Requirements:
Reproduce every one of the following items word for word, line by line.

— Start of Records for this exercise —

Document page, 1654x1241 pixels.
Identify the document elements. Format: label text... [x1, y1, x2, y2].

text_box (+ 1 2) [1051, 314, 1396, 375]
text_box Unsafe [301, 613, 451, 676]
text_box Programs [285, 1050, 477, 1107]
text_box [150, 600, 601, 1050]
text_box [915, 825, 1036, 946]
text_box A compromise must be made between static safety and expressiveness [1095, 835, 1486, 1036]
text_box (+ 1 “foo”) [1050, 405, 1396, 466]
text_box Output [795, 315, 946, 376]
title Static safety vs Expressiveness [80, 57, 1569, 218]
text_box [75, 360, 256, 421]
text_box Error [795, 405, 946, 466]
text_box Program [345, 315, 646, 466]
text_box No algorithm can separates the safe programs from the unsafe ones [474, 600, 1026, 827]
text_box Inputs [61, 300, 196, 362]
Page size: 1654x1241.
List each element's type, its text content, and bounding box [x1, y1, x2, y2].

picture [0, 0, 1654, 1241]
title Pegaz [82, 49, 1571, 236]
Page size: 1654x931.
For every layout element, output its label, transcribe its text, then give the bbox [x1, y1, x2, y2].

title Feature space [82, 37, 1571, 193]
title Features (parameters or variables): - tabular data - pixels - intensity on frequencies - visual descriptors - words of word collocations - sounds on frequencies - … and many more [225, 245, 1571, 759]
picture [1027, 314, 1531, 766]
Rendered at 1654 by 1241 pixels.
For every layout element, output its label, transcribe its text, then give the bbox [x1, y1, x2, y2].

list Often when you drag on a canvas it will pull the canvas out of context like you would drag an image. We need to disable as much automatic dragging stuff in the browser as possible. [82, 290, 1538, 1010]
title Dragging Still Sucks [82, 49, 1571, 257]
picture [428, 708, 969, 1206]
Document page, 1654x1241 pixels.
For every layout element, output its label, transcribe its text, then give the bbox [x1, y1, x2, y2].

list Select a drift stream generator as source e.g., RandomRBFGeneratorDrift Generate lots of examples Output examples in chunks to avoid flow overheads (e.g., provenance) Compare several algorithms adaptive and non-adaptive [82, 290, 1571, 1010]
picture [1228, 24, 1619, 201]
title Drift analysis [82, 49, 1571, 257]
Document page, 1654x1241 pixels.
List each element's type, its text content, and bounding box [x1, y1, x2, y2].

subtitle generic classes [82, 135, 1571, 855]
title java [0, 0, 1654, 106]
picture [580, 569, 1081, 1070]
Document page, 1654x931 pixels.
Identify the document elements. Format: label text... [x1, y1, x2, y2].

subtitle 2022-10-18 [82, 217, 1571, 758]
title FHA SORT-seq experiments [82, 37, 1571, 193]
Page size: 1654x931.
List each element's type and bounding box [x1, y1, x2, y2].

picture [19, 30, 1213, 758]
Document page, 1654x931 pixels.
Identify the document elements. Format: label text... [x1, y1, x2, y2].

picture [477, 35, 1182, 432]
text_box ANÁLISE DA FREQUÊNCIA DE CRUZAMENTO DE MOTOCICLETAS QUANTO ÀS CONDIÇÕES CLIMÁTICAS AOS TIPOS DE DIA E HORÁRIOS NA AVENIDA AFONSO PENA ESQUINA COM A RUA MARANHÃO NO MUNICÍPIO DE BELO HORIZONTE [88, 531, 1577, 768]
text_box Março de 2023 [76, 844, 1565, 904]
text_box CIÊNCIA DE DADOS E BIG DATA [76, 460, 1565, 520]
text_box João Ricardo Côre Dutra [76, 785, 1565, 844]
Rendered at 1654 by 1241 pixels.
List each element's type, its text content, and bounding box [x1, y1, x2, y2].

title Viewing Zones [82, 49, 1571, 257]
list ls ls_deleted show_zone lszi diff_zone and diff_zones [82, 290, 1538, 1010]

— End of Records for this exercise —

Task output:
Document page, 1654x1241 pixels.
Identify the document elements. Format: label text... [x1, y1, x2, y2].

text_box (+ 1 2) [1051, 314, 1396, 375]
text_box Unsafe [301, 613, 451, 676]
text_box Programs [285, 1050, 477, 1107]
text_box [150, 600, 601, 1050]
text_box [915, 825, 1036, 946]
text_box A compromise must be made between static safety and expressiveness [1095, 835, 1486, 1036]
text_box (+ 1 “foo”) [1050, 405, 1396, 466]
text_box Output [795, 315, 946, 376]
title Static safety vs Expressiveness [80, 57, 1569, 218]
text_box [75, 360, 256, 421]
text_box Error [795, 405, 946, 466]
text_box Program [345, 315, 646, 466]
text_box No algorithm can separates the safe programs from the unsafe ones [474, 600, 1026, 827]
text_box Inputs [61, 300, 196, 362]
Page size: 1654x1241.
List each element's type, its text content, and bounding box [x1, y1, x2, y2].

picture [0, 0, 1654, 1241]
title Pegaz [82, 49, 1571, 236]
Page size: 1654x931.
For every layout element, output its label, transcribe its text, then give the bbox [x1, y1, x2, y2].

title Feature space [82, 37, 1571, 193]
title Features (parameters or variables): - tabular data - pixels - intensity on frequencies - visual descriptors - words of word collocations - sounds on frequencies - … and many more [225, 245, 1571, 759]
picture [1027, 314, 1531, 766]
Rendered at 1654 by 1241 pixels.
For every layout element, output its label, transcribe its text, then give the bbox [x1, y1, x2, y2].

list Often when you drag on a canvas it will pull the canvas out of context like you would drag an image. We need to disable as much automatic dragging stuff in the browser as possible. [82, 290, 1538, 1010]
title Dragging Still Sucks [82, 49, 1571, 257]
picture [428, 708, 969, 1206]
Document page, 1654x1241 pixels.
For every layout element, output its label, transcribe its text, then give the bbox [x1, y1, x2, y2].

list Select a drift stream generator as source e.g., RandomRBFGeneratorDrift Generate lots of examples Output examples in chunks to avoid flow overheads (e.g., provenance) Compare several algorithms adaptive and non-adaptive [82, 290, 1571, 1010]
picture [1228, 24, 1619, 201]
title Drift analysis [82, 49, 1571, 257]
Document page, 1654x1241 pixels.
List each element's type, its text content, and bounding box [x1, y1, x2, y2].

subtitle generic classes [82, 135, 1571, 855]
title java [0, 0, 1654, 106]
picture [580, 569, 1081, 1070]
Document page, 1654x931 pixels.
Identify the document elements. Format: label text... [x1, y1, x2, y2].

subtitle 2022-10-18 [82, 217, 1571, 758]
title FHA SORT-seq experiments [82, 37, 1571, 193]
Page size: 1654x931.
List each element's type and bounding box [x1, y1, x2, y2].

picture [19, 30, 1213, 758]
Document page, 1654x931 pixels.
Identify the document elements. Format: label text... [x1, y1, x2, y2].

picture [477, 35, 1182, 432]
text_box ANÁLISE DA FREQUÊNCIA DE CRUZAMENTO DE MOTOCICLETAS QUANTO ÀS CONDIÇÕES CLIMÁTICAS AOS TIPOS DE DIA E HORÁRIOS NA AVENIDA AFONSO PENA ESQUINA COM A RUA MARANHÃO NO MUNICÍPIO DE BELO HORIZONTE [88, 531, 1577, 768]
text_box Março de 2023 [76, 844, 1565, 904]
text_box CIÊNCIA DE DADOS E BIG DATA [76, 460, 1565, 520]
text_box João Ricardo Côre Dutra [76, 785, 1565, 844]
Rendered at 1654 by 1241 pixels.
List each element's type, its text content, and bounding box [x1, y1, x2, y2].

title Viewing Zones [82, 49, 1571, 257]
list ls ls_deleted show_zone lszi diff_zone and diff_zones [82, 290, 1538, 1010]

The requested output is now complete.